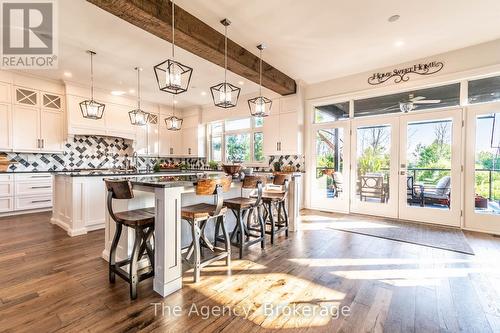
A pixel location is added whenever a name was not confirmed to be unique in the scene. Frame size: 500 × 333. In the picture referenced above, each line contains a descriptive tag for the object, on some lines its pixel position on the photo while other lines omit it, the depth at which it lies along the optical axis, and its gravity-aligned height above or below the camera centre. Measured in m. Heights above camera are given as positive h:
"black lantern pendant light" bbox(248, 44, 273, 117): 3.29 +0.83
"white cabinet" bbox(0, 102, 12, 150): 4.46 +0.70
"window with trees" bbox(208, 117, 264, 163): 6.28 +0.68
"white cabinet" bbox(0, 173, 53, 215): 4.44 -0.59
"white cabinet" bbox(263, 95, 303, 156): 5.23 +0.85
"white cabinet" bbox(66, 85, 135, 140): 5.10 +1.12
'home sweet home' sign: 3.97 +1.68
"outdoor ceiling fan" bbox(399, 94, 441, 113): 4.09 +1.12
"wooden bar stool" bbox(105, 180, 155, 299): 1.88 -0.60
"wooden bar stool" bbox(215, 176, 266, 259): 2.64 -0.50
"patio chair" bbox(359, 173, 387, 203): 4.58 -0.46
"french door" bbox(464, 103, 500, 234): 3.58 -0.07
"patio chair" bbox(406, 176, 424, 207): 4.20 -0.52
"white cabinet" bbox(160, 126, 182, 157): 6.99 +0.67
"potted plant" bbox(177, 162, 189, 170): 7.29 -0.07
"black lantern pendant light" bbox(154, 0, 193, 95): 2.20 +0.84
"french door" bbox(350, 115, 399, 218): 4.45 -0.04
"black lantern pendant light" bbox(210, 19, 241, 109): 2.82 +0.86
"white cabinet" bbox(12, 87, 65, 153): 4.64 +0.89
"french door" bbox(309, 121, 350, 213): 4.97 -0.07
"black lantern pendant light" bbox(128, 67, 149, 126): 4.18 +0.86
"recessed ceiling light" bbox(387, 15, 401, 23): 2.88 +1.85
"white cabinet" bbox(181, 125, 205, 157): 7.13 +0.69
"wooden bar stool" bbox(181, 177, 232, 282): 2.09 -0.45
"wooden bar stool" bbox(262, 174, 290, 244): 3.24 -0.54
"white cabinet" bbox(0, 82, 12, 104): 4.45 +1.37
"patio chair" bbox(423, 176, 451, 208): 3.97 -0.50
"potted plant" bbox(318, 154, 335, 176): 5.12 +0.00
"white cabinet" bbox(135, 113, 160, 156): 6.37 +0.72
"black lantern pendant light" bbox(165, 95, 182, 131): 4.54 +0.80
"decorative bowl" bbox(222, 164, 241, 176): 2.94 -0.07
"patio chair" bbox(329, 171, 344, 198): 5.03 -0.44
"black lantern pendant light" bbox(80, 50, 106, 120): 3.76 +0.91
######
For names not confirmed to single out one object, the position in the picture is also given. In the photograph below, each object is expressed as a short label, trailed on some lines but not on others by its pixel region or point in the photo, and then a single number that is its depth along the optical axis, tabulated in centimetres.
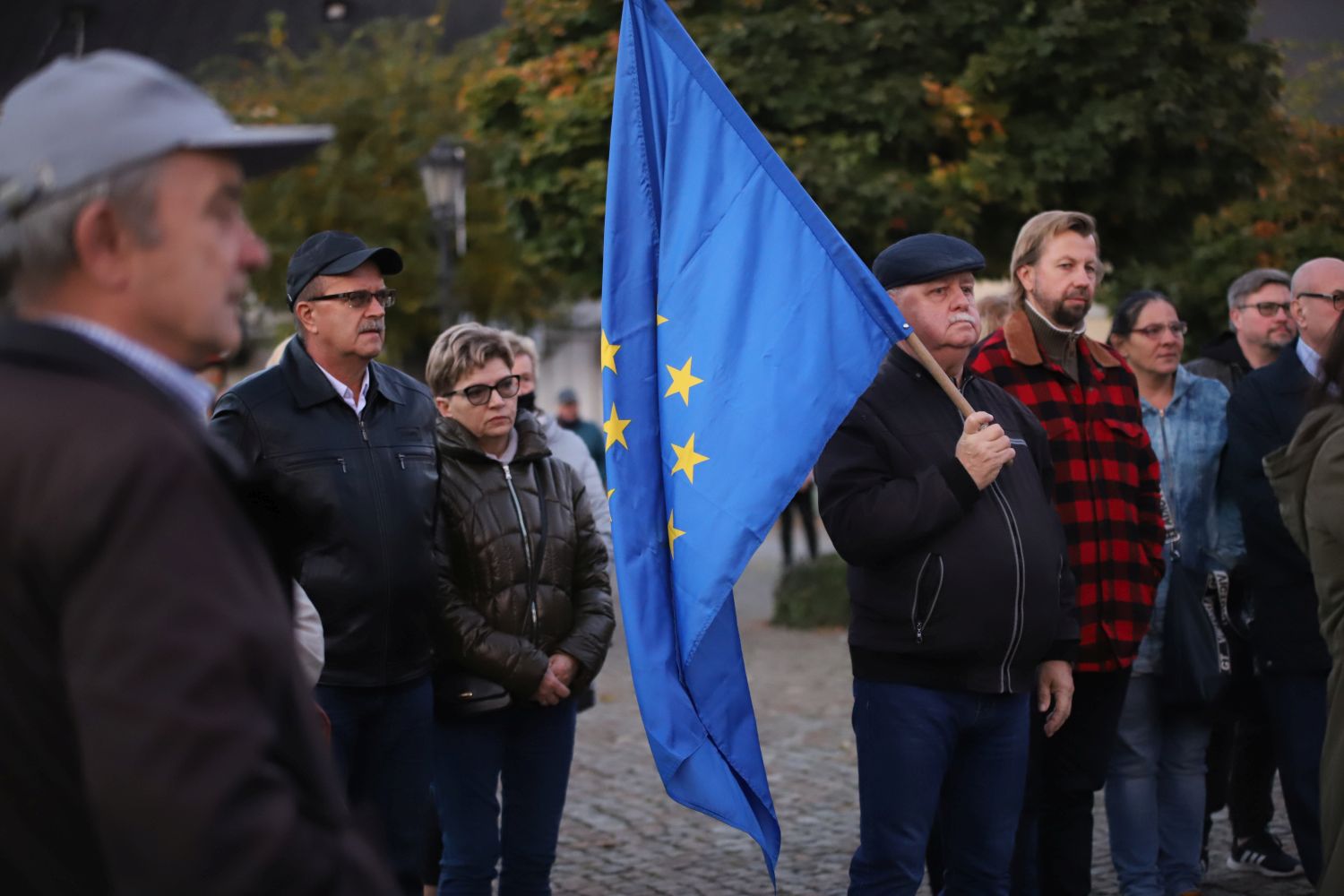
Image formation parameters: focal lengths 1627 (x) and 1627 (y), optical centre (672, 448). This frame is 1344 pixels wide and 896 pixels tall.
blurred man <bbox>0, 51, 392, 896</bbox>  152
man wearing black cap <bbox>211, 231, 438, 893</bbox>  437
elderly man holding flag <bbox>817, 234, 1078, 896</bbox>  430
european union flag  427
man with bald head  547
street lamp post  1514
######
> [Task brief]
Reproduce each line of the data containing the word "wooden".

> [Problem solution]
"wooden bar stool" bbox(105, 180, 155, 299): 1.88 -0.60
"wooden bar stool" bbox(215, 176, 266, 259): 2.64 -0.50
"wooden bar stool" bbox(181, 177, 232, 282): 2.09 -0.45
"wooden bar stool" bbox(262, 174, 290, 244): 3.24 -0.54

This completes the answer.